#### [EXCERPTED DATA]
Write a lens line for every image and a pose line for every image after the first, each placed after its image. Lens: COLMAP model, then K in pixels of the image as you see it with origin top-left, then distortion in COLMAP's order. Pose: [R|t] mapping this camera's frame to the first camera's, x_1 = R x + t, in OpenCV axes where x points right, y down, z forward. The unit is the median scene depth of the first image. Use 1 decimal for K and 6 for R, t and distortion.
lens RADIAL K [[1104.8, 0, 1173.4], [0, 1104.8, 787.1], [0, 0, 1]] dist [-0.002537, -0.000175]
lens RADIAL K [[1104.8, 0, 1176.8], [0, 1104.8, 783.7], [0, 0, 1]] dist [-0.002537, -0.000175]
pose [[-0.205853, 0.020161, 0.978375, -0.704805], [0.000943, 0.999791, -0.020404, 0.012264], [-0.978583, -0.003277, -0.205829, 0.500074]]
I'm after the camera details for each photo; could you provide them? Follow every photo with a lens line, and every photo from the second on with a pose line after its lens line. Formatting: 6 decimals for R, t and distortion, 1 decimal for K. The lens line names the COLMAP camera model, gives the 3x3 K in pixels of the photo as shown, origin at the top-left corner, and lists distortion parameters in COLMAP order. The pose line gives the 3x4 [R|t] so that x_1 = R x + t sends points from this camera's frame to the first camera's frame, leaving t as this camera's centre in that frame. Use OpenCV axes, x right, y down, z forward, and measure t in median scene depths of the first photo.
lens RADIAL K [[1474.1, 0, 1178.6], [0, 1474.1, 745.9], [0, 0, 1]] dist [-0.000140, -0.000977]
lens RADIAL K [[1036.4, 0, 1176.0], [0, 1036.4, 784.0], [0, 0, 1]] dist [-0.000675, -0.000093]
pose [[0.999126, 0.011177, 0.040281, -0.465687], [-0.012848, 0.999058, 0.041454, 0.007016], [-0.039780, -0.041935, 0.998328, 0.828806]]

#### [WORK ORDER]
Turn the lines above into a JSON list of strings, with one string per line and any blank lines left out.

#### [EXERCISE ANSWER]
[
  "Write a lens line for every image and a pose line for every image after the first, each placed after its image. Lens: COLMAP model, then K in pixels of the image as you see it with origin top-left, then distortion in COLMAP's order. Pose: [R|t] mapping this camera's frame to the first camera's, x_1 = R x + t, in OpenCV axes where x points right, y down, z forward. The unit is the median scene depth of the first image. Use 1 decimal for K and 6 for R, t and distortion.",
  "lens RADIAL K [[1104.8, 0, 1173.4], [0, 1104.8, 787.1], [0, 0, 1]] dist [-0.002537, -0.000175]",
  "lens RADIAL K [[1104.8, 0, 1176.8], [0, 1104.8, 783.7], [0, 0, 1]] dist [-0.002537, -0.000175]",
  "pose [[-0.205853, 0.020161, 0.978375, -0.704805], [0.000943, 0.999791, -0.020404, 0.012264], [-0.978583, -0.003277, -0.205829, 0.500074]]",
  "I'm after the camera details for each photo; could you provide them? Follow every photo with a lens line, and every photo from the second on with a pose line after its lens line. Formatting: 6 decimals for R, t and distortion, 1 decimal for K. The lens line names the COLMAP camera model, gives the 3x3 K in pixels of the photo as shown, origin at the top-left corner, and lists distortion parameters in COLMAP order. The pose line gives the 3x4 [R|t] so that x_1 = R x + t sends points from this camera's frame to the first camera's frame, leaving t as this camera's centre in that frame. Use OpenCV axes, x right, y down, z forward, and measure t in median scene depths of the first photo.",
  "lens RADIAL K [[1474.1, 0, 1178.6], [0, 1474.1, 745.9], [0, 0, 1]] dist [-0.000140, -0.000977]",
  "lens RADIAL K [[1036.4, 0, 1176.0], [0, 1036.4, 784.0], [0, 0, 1]] dist [-0.000675, -0.000093]",
  "pose [[0.999126, 0.011177, 0.040281, -0.465687], [-0.012848, 0.999058, 0.041454, 0.007016], [-0.039780, -0.041935, 0.998328, 0.828806]]"
]